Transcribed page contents
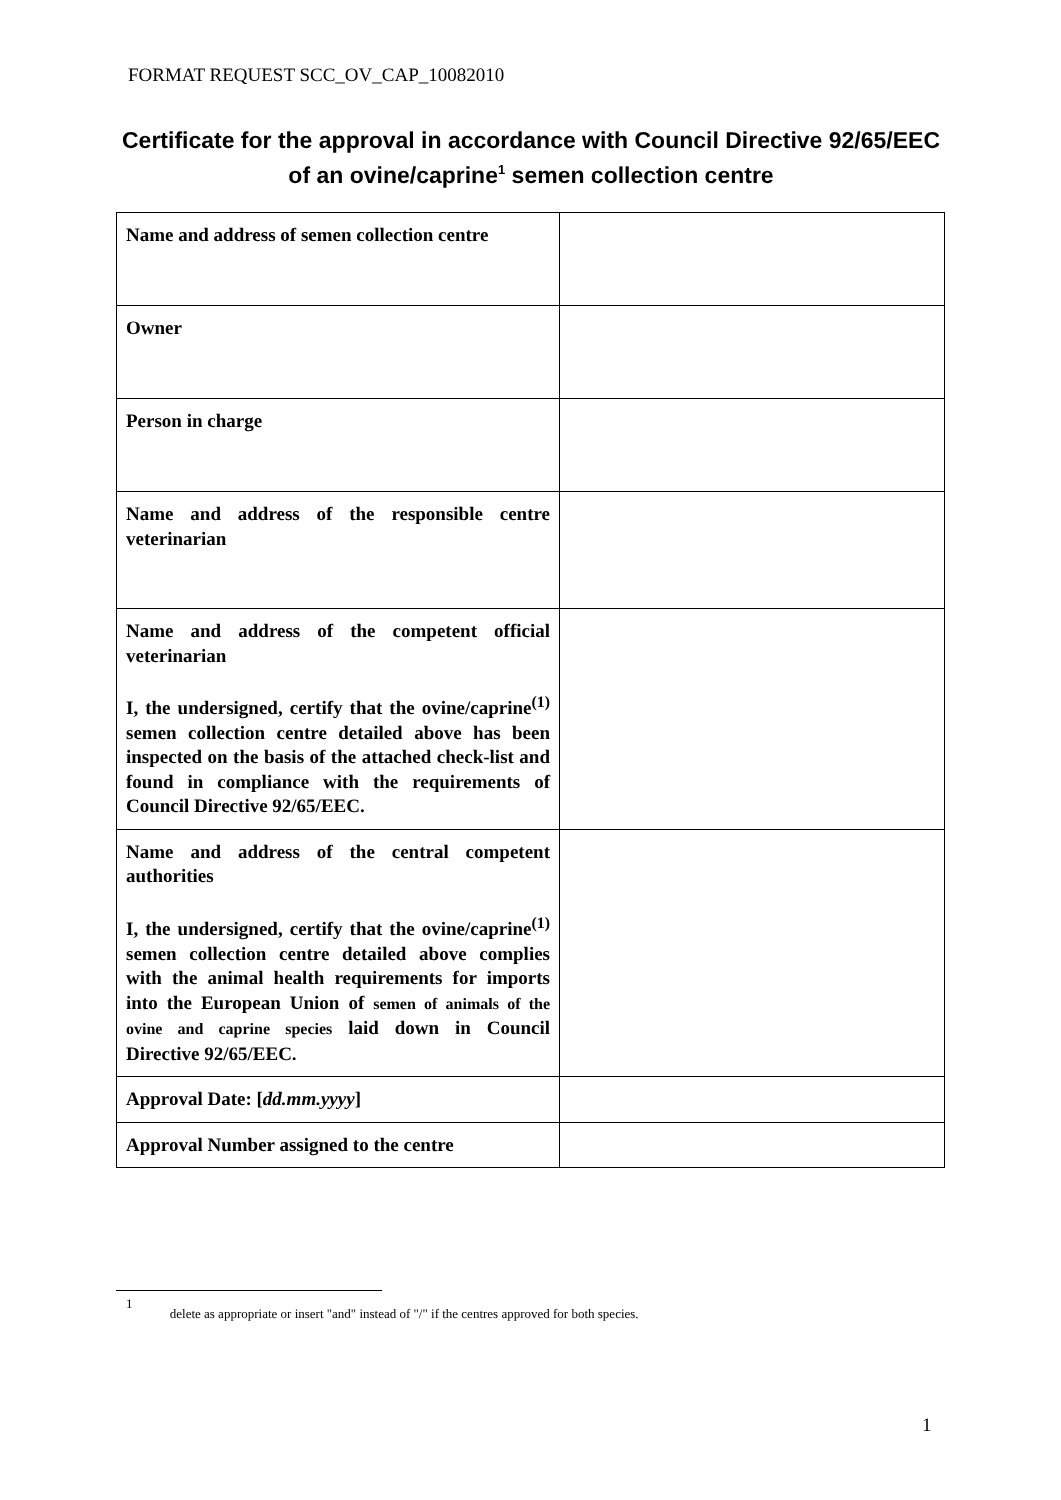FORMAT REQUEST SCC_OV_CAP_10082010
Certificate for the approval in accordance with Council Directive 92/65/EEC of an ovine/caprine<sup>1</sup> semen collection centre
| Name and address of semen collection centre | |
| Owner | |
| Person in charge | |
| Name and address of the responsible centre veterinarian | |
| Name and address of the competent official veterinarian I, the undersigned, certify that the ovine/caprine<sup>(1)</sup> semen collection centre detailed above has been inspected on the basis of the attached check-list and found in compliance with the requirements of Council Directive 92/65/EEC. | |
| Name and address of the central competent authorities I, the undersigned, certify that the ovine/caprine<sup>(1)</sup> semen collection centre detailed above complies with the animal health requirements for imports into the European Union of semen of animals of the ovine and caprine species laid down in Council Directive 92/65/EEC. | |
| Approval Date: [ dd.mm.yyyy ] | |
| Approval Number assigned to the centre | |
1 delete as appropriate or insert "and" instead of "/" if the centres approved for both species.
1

[What is being asked] Please set down exactly the lines from the first line of the data above through the line with "in charge | |", both included, leaving out the pictures.

[Solution for this exercise]
FORMAT REQUEST SCC_OV_CAP_10082010
Certificate for the approval in accordance with Council Directive 92/65/EEC of an ovine/caprine<sup>1</sup> semen collection centre
| Name and address of semen collection centre | |
| Owner | |
| Person in charge | |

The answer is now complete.